**** Texte présenté
L'alcool de moins en moins consommé dans notre société, c'est un fait. Et les brasseries le ressentent. La preuve au salon Horecatel où leur présence s'est faite plus discrète cette année. Pour contrecarrer la diminution de vente de bières alcoolisées, les brasseurs proposent de plus en plus des produits sans alcool.

Sur le stand de la brasserie de Rochehaut, une petite blonde attire l'attention : la No Limit. Une bière qui affiche un taux d'alcool de 0,4%. Lancée en novembre dernier, elle semble déjà avoir trouvé sa place dans la famille Boreux.

"C'est un produit complémentaire avec le reste de notre gamme, lance Arnaud Boreux, responsable de la brasserie de Rochehaut. En tant que professionnels, nous devons pouvoir rebondir mais ce qui est difficile, c'est de faire un bon produit sans alcool. Car l'alcool est un exhausteur de goût. Pour celui qui saura tirer son épingle du jeu, il y aura un marché à prendre."

Un basculement

Un créneau qui se traduit par une diminution des ventes des produits alcoolisés. Les brasseries l'ont bien compris et diversifient donc pour la plupart leur gamme. Ce désintérêt pour les bières traditionnelles se remarque cette année dans les allées du salon Horecatel.

"C'est vrai que nous constatons une diminution au niveau de certains stands du palais 3, précise Julie Wéry, responsable communication du salon Horecatel. Soit les brasseurs diminuent leur superficie ou alors ils choisissent de venir une année sur deux."

Parmi les habitués du salon, la brasserie Lupulus a élargi sa gamme sans alcool avec sa Placebo mais aussi des limonades. Une adaptation au marché qui s'apparente à un basculement pour Pierre Gobron.

"C'est un basculement, prévient-il. On le voit même chez les grosses brasseries qui proposent 15% de leur production sans alcool, ce qui est énorme. Ce n'est pas le cas chez nous mais on fabrique de plus en plus de produits sans alcool."
********
**** Données sources
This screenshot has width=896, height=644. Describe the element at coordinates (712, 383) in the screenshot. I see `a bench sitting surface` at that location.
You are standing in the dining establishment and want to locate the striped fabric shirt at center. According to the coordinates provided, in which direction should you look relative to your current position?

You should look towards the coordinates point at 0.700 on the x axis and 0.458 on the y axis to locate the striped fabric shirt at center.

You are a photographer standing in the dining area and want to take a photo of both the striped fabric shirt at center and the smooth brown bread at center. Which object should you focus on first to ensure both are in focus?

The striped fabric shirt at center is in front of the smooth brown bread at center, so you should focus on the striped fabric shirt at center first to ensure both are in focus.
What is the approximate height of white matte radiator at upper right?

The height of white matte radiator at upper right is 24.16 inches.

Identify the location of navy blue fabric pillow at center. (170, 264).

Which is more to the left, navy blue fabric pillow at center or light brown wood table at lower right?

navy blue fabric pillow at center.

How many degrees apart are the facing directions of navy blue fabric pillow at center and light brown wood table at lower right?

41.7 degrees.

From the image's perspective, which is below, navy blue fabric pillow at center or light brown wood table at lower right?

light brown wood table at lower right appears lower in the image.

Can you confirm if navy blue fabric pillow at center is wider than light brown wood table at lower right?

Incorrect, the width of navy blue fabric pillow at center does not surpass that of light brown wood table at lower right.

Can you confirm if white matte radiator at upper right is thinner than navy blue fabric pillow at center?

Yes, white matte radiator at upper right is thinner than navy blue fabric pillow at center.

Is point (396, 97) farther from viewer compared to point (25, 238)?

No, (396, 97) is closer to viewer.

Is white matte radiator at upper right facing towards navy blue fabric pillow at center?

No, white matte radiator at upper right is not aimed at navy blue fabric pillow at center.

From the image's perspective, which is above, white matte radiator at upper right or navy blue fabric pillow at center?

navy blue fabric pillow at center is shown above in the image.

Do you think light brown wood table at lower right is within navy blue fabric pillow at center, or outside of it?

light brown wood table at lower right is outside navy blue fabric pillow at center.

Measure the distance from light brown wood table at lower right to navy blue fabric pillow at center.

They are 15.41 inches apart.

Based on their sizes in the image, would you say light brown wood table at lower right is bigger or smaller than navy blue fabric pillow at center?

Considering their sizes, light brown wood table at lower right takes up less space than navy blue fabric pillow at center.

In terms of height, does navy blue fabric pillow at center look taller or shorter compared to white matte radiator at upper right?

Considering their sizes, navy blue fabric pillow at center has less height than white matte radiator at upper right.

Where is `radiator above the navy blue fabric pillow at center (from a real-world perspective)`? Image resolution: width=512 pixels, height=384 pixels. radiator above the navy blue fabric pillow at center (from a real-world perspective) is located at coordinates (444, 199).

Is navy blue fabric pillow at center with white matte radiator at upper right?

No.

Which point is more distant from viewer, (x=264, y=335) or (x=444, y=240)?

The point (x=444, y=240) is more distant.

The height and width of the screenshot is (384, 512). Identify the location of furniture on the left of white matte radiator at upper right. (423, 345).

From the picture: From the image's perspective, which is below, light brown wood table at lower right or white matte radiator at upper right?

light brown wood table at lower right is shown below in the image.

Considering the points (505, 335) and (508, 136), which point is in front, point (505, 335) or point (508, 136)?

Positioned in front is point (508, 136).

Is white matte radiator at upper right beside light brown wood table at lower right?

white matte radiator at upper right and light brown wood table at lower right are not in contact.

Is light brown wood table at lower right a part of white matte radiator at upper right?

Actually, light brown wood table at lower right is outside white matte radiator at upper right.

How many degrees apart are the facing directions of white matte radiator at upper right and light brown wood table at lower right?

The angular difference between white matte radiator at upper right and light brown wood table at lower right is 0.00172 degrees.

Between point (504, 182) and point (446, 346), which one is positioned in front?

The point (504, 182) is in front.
********
[Consigne]: Modifiez le passage du texte sur les bières sans alcool qui commence par les mots contenant « L'alcool de moins » et se termine par « la famille Boreux. » : remplacez « petite blonde » par « petite ambrée ». Les entrées n'ont aucun rapport avec le texte sur les bières sans alcool.

[Résultat ci-dessous]:
L'alcool de moins en moins consommé dans notre société, c'est un fait. Et les brasseries le ressentent. La preuve au salon Horecatel où leur présence s'est faite plus discrète cette année. Pour contrecarrer la diminution de vente de bières alcoolisées, les brasseurs proposent de plus en plus des produits sans alcool.

Sur le stand de la brasserie de Rochehaut, une petite ambrée attire l'attention : la No Limit. Une bière qui affiche un taux d'alcool de 0,4%. Lancée en novembre dernier, elle semble déjà avoir trouvé sa place dans la famille Boreux.